> _About this task_
Repeat precisely the span of lines below that opens with the line containing "pinky pip: (77, 157)" and closes with the line containing "thumb tip: (63, 116)", both included.

[Material for the task — start]

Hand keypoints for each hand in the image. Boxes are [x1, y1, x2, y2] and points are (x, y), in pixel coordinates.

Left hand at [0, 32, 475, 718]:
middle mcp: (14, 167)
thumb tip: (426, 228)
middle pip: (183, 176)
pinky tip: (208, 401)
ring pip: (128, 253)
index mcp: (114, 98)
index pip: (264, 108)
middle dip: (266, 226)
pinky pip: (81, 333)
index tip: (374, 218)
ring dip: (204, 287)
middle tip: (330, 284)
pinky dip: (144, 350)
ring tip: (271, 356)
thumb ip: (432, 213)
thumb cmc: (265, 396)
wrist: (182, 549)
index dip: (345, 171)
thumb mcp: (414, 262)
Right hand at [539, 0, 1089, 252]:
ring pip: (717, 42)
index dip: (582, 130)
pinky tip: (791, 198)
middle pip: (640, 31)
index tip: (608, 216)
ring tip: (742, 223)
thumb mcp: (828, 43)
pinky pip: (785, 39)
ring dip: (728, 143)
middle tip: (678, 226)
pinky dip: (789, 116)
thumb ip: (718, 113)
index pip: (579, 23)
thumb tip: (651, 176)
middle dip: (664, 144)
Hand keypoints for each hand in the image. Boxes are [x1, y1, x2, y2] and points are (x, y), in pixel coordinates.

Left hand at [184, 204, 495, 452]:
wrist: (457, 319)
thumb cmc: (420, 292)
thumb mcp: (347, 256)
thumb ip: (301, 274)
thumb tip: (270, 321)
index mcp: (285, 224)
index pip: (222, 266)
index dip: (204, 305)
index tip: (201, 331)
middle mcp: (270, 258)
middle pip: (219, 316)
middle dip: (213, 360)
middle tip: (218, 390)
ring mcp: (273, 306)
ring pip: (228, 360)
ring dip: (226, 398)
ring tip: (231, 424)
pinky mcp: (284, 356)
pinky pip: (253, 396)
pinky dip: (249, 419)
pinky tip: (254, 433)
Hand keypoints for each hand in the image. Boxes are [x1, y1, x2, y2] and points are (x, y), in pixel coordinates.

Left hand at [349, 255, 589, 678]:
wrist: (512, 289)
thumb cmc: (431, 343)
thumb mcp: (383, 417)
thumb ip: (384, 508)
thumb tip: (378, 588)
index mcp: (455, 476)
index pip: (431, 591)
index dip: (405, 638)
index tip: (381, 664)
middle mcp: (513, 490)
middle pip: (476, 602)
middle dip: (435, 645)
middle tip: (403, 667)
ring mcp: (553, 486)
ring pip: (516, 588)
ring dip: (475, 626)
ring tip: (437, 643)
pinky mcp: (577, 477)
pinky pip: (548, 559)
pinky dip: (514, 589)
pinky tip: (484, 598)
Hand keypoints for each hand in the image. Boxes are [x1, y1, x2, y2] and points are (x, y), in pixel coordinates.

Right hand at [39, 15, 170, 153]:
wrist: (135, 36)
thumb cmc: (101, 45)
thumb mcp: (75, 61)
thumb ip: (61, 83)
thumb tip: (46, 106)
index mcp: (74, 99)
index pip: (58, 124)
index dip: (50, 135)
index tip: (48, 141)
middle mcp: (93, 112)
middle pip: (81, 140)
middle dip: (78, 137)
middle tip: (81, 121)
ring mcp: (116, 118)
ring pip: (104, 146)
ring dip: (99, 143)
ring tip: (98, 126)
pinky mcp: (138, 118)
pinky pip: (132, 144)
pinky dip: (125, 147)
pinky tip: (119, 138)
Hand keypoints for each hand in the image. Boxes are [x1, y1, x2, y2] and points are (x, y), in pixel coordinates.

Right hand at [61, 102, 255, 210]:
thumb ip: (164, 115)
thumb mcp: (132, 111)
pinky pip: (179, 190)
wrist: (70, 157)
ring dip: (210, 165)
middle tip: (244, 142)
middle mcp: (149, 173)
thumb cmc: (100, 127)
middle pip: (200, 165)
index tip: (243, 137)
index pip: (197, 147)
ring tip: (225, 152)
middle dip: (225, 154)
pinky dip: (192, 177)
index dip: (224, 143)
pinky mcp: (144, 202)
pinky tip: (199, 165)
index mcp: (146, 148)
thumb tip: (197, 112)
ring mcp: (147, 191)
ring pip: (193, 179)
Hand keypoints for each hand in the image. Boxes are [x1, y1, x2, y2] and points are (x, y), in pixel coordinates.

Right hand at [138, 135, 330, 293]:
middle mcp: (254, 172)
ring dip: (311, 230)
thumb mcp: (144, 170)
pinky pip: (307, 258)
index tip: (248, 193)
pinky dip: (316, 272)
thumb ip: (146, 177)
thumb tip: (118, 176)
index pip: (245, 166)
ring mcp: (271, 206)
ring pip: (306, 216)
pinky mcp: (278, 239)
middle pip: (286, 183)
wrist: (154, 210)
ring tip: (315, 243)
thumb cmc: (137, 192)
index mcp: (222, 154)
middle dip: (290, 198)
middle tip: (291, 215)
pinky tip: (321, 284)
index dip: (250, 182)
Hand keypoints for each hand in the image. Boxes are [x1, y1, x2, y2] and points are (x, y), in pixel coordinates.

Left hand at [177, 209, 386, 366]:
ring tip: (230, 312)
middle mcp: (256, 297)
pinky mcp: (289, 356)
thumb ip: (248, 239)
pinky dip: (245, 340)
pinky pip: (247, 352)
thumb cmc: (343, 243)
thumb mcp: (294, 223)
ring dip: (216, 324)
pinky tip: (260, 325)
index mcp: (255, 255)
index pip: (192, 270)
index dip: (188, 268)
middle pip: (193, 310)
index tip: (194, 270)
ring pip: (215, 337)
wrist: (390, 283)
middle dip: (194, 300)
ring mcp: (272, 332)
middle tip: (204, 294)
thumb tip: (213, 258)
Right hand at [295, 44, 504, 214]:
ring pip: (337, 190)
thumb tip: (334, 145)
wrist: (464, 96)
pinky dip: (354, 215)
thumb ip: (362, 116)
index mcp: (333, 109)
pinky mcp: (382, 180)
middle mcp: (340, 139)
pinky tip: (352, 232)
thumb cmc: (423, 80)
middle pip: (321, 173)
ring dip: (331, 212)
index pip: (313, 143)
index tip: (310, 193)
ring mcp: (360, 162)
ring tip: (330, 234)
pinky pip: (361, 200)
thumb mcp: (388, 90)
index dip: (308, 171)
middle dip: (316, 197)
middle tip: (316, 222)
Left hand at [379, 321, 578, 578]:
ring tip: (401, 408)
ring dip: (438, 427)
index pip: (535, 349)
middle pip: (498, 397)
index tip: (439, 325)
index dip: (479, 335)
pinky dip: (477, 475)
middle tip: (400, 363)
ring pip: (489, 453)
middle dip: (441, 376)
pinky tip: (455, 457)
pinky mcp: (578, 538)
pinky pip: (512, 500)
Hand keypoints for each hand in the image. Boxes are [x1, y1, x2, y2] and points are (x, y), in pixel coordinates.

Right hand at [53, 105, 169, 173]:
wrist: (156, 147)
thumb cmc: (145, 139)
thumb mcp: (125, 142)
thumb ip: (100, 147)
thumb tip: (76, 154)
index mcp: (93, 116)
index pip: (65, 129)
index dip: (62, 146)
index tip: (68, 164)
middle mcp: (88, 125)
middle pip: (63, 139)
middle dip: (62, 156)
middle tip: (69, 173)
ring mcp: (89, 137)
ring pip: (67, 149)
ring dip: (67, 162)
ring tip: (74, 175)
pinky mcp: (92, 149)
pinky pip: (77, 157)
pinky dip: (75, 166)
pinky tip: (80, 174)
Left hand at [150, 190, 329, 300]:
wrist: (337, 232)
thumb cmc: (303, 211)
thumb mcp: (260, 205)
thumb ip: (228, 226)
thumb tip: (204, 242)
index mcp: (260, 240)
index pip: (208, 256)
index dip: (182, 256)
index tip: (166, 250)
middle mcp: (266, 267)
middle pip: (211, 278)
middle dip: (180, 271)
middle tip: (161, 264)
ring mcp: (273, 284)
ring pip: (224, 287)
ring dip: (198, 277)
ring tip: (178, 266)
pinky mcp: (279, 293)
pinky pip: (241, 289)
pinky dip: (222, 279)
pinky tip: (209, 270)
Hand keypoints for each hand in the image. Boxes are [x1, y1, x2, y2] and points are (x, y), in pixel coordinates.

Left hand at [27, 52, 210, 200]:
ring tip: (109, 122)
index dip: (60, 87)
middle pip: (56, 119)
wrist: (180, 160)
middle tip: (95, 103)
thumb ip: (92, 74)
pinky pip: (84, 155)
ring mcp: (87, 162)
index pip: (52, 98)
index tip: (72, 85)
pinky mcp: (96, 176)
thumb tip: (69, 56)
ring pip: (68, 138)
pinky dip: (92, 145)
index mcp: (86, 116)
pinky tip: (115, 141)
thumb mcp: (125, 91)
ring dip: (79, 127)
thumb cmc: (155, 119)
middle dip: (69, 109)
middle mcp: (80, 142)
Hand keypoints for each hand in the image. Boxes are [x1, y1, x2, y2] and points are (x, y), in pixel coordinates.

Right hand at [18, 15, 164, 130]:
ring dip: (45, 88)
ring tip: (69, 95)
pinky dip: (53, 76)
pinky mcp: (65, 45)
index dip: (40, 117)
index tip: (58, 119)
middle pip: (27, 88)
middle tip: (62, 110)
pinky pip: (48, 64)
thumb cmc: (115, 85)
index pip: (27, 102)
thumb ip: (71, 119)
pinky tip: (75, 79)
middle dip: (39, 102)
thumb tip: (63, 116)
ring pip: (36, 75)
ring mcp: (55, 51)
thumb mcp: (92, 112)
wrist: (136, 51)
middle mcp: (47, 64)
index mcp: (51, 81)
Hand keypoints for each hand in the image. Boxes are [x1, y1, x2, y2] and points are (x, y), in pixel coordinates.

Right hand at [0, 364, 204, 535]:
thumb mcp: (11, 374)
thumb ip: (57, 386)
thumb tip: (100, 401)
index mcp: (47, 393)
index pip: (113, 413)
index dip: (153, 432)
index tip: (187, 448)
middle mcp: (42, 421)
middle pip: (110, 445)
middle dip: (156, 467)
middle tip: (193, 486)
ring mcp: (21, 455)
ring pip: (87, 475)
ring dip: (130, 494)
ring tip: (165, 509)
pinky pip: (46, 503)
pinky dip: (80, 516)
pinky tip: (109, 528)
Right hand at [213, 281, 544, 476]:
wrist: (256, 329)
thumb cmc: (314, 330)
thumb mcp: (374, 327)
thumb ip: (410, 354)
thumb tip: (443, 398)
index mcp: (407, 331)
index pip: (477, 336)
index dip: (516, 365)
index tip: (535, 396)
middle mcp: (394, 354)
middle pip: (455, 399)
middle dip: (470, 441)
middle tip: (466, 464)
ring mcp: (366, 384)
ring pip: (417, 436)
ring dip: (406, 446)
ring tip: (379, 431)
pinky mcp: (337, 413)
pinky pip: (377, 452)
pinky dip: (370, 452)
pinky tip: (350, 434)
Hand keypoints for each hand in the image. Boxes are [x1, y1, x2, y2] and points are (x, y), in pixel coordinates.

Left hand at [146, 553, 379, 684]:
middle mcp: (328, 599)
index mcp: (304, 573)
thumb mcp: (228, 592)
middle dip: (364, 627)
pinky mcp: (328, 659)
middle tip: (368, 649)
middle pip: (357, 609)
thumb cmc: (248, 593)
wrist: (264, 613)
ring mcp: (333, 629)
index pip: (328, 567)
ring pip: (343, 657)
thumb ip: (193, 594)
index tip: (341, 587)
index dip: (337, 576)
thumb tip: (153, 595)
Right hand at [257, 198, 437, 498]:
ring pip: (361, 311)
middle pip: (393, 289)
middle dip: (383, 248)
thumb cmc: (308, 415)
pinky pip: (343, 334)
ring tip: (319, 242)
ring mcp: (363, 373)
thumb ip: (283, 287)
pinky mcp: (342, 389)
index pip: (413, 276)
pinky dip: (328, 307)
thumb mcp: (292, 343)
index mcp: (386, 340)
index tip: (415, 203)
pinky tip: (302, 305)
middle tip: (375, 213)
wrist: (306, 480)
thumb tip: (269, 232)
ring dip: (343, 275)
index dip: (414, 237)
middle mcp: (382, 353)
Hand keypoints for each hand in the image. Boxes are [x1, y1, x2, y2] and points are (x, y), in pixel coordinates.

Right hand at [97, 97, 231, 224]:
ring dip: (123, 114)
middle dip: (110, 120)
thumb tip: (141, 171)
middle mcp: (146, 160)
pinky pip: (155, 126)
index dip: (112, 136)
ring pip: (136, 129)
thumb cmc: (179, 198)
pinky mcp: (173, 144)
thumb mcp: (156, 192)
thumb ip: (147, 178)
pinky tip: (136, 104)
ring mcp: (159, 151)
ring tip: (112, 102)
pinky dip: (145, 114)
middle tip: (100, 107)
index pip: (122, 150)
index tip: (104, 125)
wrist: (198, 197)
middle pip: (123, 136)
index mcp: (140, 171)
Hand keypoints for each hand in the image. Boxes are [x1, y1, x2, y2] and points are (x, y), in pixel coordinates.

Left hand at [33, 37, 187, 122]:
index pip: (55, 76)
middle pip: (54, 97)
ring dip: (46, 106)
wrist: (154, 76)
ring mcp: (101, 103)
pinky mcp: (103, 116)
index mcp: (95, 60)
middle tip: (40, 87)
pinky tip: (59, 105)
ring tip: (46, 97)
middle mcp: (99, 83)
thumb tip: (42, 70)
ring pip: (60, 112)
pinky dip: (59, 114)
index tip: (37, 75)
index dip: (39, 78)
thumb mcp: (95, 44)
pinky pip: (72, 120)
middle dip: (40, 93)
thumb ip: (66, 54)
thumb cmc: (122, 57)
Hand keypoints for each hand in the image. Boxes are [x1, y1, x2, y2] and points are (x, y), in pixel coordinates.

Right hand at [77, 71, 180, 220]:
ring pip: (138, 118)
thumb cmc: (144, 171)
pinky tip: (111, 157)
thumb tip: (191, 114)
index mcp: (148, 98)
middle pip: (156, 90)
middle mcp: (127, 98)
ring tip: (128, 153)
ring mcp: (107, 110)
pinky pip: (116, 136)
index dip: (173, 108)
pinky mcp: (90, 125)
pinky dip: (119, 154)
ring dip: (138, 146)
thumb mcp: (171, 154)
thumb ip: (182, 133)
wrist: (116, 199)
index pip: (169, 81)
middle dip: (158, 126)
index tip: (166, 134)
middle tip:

[Material for the task — finish]

> _Task result_
pinky pip: (77, 157)
pinky dip: (75, 166)
pinky tip: (80, 174)
Left hand at [150, 190, 329, 300]:
wrist: (337, 232)
thumb cmc: (303, 211)
thumb mcp: (260, 205)
thumb ip: (228, 226)
thumb tip: (204, 242)
index mcp: (260, 240)
index pip: (208, 256)
index dip: (182, 256)
index tip: (166, 250)
middle mcp: (266, 267)
middle pip: (211, 278)
middle dip: (180, 271)
middle tip: (161, 264)
ring mcp: (273, 284)
ring pip: (224, 287)
ring dip: (198, 277)
ring tip: (178, 266)
pinky mcp: (279, 293)
pinky pip: (241, 289)
pinky dip: (222, 279)
pinky tip: (209, 270)
Hand keypoints for each hand in the image. Boxes are [x1, y1, x2, y2] and points are (x, y), in pixel coordinates.

Left hand at [27, 52, 210, 200]:
ring tip: (109, 122)
index dip: (60, 87)
middle pip: (56, 119)
wrist: (180, 160)
middle tip: (95, 103)
thumb ip: (92, 74)
pinky pip: (84, 155)
ring mcp: (87, 162)
index pip: (52, 98)
index tip: (72, 85)
pinky mcp: (96, 176)
thumb tip: (69, 56)
ring pip: (68, 138)
pinky dip: (92, 145)
index mcp: (86, 116)
pinky tip: (115, 141)
thumb mcp: (125, 91)
ring dip: (79, 127)
thumb cmc: (155, 119)
middle dip: (69, 109)
middle mcp: (80, 142)
Hand keypoints for each hand in the image. Boxes are [x1, y1, x2, y2] and points are (x, y), in pixel coordinates.

Right hand at [18, 15, 164, 130]:
ring dip: (45, 88)
ring tip: (69, 95)
pinky dip: (53, 76)
pinky mcp: (65, 45)
index dip: (40, 117)
index tip: (58, 119)
middle pip: (27, 88)
middle tip: (62, 110)
pinky pip: (48, 64)
thumb cmc: (115, 85)
index pip: (27, 102)
thumb ip: (71, 119)
pinky tip: (75, 79)
middle dip: (39, 102)
thumb tip: (63, 116)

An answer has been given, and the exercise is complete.